PROBLEM STATEMENT:
Pull out every line of the listing below that contains the word "across", and copy each such line in full.

TASK DATA:

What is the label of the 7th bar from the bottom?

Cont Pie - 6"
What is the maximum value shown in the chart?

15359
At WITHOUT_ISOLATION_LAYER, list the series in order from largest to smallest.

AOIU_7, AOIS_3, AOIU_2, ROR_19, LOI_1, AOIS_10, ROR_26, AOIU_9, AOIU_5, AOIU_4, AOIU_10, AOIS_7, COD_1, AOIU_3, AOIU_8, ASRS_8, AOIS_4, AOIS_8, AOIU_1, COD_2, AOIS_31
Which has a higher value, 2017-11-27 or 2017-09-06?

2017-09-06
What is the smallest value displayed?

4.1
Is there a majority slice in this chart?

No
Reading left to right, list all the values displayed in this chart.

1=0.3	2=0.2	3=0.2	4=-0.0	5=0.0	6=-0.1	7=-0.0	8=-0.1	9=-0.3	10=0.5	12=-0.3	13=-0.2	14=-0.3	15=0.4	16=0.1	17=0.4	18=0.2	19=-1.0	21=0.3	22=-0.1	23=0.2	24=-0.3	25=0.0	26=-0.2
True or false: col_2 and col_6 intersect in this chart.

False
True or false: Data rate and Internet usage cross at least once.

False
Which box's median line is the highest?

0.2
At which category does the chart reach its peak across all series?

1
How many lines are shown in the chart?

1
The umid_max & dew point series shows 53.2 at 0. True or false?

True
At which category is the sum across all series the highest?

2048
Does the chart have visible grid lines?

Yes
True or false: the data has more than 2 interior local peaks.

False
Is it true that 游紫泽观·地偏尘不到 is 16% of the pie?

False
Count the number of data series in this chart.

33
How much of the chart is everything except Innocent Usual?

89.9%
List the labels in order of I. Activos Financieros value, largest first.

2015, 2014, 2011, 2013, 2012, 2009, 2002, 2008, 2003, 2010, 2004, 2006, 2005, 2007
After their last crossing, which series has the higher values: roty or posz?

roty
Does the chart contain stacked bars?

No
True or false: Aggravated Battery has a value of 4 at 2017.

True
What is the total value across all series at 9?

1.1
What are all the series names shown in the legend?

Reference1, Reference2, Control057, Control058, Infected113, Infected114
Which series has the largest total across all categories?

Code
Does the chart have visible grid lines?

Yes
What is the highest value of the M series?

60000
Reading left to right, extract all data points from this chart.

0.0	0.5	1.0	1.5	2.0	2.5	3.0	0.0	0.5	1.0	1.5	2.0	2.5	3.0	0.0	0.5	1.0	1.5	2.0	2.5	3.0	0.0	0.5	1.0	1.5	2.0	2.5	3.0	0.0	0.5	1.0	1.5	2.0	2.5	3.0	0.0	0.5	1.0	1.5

REPLY TO THE EXERCISE:
At which category does the chart reach its peak across all series?
At which category is the sum across all series the highest?
What is the total value across all series at 9?
Which series has the largest total across all categories?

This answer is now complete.